[Saved entries]

↓↓↓

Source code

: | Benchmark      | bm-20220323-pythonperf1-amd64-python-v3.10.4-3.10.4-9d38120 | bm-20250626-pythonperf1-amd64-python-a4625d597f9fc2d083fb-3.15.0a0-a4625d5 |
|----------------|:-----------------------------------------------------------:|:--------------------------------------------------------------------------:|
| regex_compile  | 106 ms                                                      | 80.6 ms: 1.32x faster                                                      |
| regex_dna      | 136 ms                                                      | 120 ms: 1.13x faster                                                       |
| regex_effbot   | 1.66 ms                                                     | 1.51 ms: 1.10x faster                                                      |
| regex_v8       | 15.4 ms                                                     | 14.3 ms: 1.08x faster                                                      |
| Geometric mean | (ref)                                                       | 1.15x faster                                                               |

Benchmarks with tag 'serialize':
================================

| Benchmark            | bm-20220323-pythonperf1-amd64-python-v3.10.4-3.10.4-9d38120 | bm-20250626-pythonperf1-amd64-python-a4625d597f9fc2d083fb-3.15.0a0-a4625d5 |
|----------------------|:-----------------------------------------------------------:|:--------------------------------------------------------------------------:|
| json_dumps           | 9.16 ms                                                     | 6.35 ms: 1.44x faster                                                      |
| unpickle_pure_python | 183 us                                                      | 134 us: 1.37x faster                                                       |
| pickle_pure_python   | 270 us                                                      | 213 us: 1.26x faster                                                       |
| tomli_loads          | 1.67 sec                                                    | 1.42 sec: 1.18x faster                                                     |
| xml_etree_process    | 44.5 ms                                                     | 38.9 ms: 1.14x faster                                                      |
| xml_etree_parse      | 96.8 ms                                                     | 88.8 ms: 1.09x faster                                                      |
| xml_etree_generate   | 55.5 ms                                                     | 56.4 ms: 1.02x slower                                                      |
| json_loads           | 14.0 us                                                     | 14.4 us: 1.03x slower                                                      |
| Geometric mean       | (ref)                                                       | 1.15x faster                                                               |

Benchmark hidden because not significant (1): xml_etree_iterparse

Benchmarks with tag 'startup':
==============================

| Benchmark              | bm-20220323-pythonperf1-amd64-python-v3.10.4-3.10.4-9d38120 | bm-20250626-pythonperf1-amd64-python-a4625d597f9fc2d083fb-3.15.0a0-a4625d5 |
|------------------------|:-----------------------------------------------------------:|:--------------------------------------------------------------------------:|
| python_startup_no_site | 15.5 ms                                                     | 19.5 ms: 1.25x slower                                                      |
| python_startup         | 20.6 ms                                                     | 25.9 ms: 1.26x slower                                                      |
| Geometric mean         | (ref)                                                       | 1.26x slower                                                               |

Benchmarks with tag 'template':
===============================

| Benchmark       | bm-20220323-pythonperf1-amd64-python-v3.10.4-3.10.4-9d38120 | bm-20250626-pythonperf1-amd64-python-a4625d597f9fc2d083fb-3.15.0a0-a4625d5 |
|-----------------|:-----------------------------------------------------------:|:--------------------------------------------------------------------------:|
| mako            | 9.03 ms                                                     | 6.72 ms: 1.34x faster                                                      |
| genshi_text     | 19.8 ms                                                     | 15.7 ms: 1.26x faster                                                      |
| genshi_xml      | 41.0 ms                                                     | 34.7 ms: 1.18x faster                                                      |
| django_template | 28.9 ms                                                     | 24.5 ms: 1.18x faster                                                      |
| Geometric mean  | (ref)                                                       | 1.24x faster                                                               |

↑↑↑
↓↓↓

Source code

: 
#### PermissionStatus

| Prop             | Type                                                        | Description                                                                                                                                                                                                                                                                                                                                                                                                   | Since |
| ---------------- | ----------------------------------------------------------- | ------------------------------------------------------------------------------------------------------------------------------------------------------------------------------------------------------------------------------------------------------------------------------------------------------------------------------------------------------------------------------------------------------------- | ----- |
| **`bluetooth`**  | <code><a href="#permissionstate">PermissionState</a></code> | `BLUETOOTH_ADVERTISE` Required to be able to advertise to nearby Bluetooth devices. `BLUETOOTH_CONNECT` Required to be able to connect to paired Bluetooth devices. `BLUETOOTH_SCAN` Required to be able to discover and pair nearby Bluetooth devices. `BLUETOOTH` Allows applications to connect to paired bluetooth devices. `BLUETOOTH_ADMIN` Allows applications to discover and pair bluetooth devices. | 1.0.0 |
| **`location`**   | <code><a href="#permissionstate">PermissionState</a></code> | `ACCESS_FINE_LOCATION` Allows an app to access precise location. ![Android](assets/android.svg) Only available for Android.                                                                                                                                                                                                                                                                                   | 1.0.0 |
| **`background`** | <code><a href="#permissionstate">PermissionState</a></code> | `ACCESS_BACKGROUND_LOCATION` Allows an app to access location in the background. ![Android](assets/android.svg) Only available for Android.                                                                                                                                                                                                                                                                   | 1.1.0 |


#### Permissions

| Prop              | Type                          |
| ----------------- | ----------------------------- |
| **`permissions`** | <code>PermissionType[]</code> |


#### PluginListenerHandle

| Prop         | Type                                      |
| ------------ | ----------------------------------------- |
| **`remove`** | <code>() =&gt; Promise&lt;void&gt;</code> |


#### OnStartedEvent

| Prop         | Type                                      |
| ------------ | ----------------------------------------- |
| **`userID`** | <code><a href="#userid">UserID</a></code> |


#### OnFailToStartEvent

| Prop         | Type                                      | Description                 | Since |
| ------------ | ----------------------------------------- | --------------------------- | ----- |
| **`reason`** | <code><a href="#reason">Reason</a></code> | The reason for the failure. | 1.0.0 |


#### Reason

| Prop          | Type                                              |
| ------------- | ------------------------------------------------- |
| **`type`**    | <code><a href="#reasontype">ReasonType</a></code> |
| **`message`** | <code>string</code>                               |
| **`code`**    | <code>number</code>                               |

↑↑↑

Output the lines of the records from the line with "#### OnStartedEvent" up to and including the line with "#### OnFailToStartEvent", copying each one exactly.

#### Written reply
#### OnStartedEvent

| Prop         | Type                                      |
| ------------ | ----------------------------------------- |
| **`userID`** | <code><a href="#userid">UserID</a></code> |


#### OnFailToStartEvent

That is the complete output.